• **Exercise**:
Set down the material below word for word, excluding the pictures.

• **Material for this exercise**:
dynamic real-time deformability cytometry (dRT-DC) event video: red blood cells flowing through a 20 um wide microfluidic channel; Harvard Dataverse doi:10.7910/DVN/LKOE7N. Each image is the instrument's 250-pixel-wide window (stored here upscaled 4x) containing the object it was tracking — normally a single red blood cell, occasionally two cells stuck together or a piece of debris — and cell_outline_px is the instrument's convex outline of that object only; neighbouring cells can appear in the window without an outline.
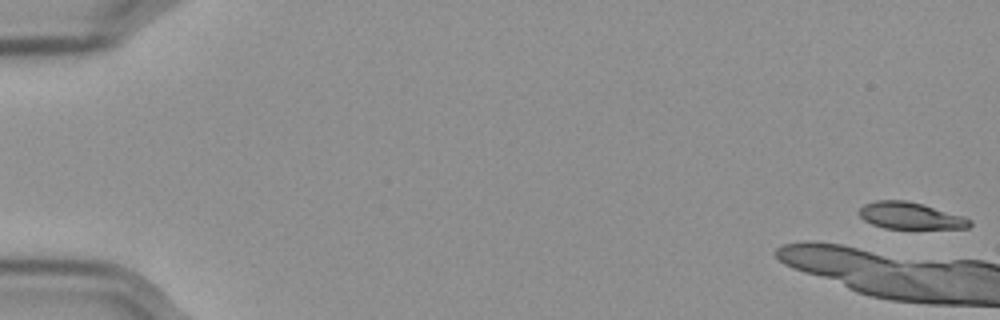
{"species": "Egyptian fruit bat (a non-hibernating species)", "species_latin": "Rousettus aegyptiacus", "temperature_condition": "cold", "stored_images_in_passage": 38, "camera_frame_rate_fps": 3000, "um_per_image_px": 0.085, "frame": {"image": 1, "passage_image": 1, "time_ms": 0.0, "image_size_px": [1000, 320], "cell_outline_px": [[972, 224], [968, 228], [884, 228], [872, 224], [864, 220], [856, 212], [864, 204], [876, 200], [904, 200], [920, 204], [964, 216], [972, 220]], "centroid_in_image_um": [77.35, 18.34], "position_along_channel_um": 7.7, "area_um2": 17.11}}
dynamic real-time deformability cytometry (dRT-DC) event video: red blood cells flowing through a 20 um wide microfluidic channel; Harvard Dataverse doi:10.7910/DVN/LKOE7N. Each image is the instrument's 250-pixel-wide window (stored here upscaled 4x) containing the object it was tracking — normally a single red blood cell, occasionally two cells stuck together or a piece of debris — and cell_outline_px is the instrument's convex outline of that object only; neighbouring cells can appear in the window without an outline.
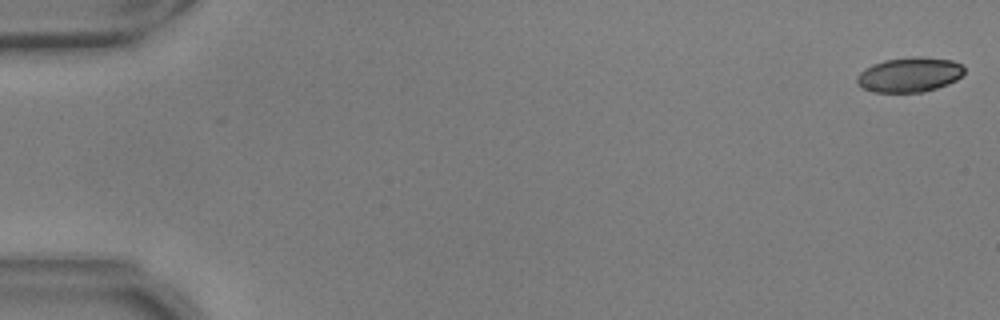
{"species": "common noctule bat (a hibernating species)", "species_latin": "Nyctalus noctula", "temperature_condition": "warm", "stored_images_in_passage": 55, "camera_frame_rate_fps": 3000, "um_per_image_px": 0.085, "animal": {"sex": "male", "body_mass_g": 17.9, "forearm_length_mm": 54.2}, "frame": {"image": 1, "passage_image": 1, "time_ms": 0.0, "image_size_px": [1000, 320], "cell_outline_px": [[964, 72], [956, 80], [948, 84], [924, 92], [872, 92], [856, 84], [856, 76], [864, 68], [872, 64], [884, 60], [916, 56], [924, 56], [952, 60], [960, 64], [964, 68]], "centroid_in_image_um": [77.28, 6.34], "position_along_channel_um": 7.7, "area_um2": 21.91}}
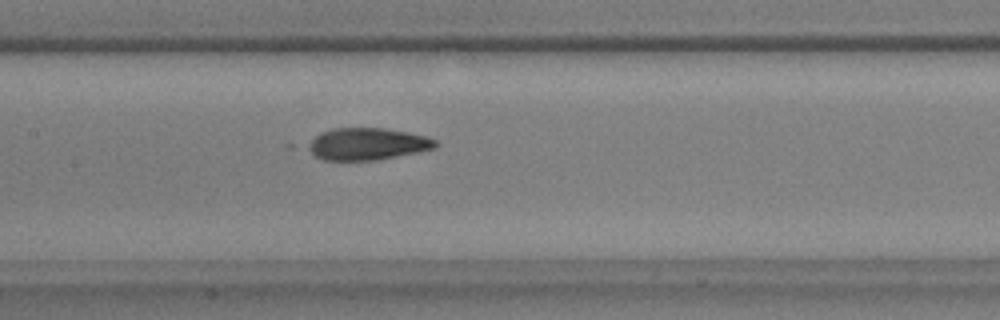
{"frame": {"image": 2, "passage_image": 27, "time_ms": 8.667, "image_size_px": [1000, 320], "cell_outline_px": [[440, 144], [436, 148], [376, 160], [324, 160], [316, 156], [304, 148], [304, 144], [320, 132], [332, 128], [384, 128], [408, 132], [424, 136], [436, 140]], "centroid_in_image_um": [31.16, 12.23], "position_along_channel_um": 176.2, "area_um2": 23.99}}
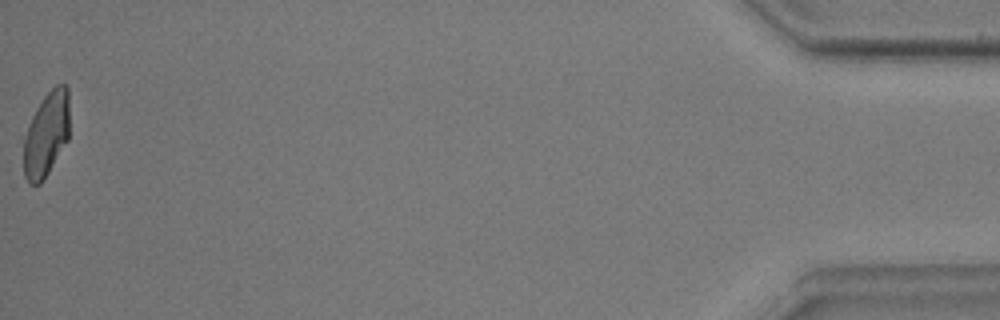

• **Reply to the exercise**:
dynamic real-time deformability cytometry (dRT-DC) event video: red blood cells flowing through a 20 um wide microfluidic channel; Harvard Dataverse doi:10.7910/DVN/LKOE7N. Each image is the instrument's 250-pixel-wide window (stored here upscaled 4x) containing the object it was tracking — normally a single red blood cell, occasionally two cells stuck together or a piece of debris — and cell_outline_px is the instrument's convex outline of that object only; neighbouring cells can appear in the window without an outline.
{"species": "Egyptian fruit bat (a non-hibernating species)", "species_latin": "Rousettus aegyptiacus", "temperature_condition": "cold", "stored_images_in_passage": 38, "camera_frame_rate_fps": 3000, "um_per_image_px": 0.085, "frame": {"image": 1, "passage_image": 1, "time_ms": 0.0, "image_size_px": [1000, 320], "cell_outline_px": [[972, 224], [968, 228], [884, 228], [872, 224], [864, 220], [856, 212], [864, 204], [876, 200], [904, 200], [920, 204], [964, 216], [972, 220]], "centroid_in_image_um": [77.35, 18.34], "position_along_channel_um": 7.7, "area_um2": 17.11}}
dynamic real-time deformability cytometry (dRT-DC) event video: red blood cells flowing through a 20 um wide microfluidic channel; Harvard Dataverse doi:10.7910/DVN/LKOE7N. Each image is the instrument's 250-pixel-wide window (stored here upscaled 4x) containing the object it was tracking — normally a single red blood cell, occasionally two cells stuck together or a piece of debris — and cell_outline_px is the instrument's convex outline of that object only; neighbouring cells can appear in the window without an outline.
{"species": "common noctule bat (a hibernating species)", "species_latin": "Nyctalus noctula", "temperature_condition": "warm", "stored_images_in_passage": 55, "camera_frame_rate_fps": 3000, "um_per_image_px": 0.085, "animal": {"sex": "male", "body_mass_g": 17.9, "forearm_length_mm": 54.2}, "frame": {"image": 1, "passage_image": 1, "time_ms": 0.0, "image_size_px": [1000, 320], "cell_outline_px": [[964, 72], [956, 80], [948, 84], [924, 92], [872, 92], [856, 84], [856, 76], [864, 68], [872, 64], [884, 60], [916, 56], [924, 56], [952, 60], [960, 64], [964, 68]], "centroid_in_image_um": [77.28, 6.34], "position_along_channel_um": 7.7, "area_um2": 21.91}}
{"frame": {"image": 2, "passage_image": 27, "time_ms": 8.667, "image_size_px": [1000, 320], "cell_outline_px": [[440, 144], [436, 148], [376, 160], [324, 160], [316, 156], [304, 148], [304, 144], [320, 132], [332, 128], [384, 128], [408, 132], [424, 136], [436, 140]], "centroid_in_image_um": [31.16, 12.23], "position_along_channel_um": 176.2, "area_um2": 23.99}}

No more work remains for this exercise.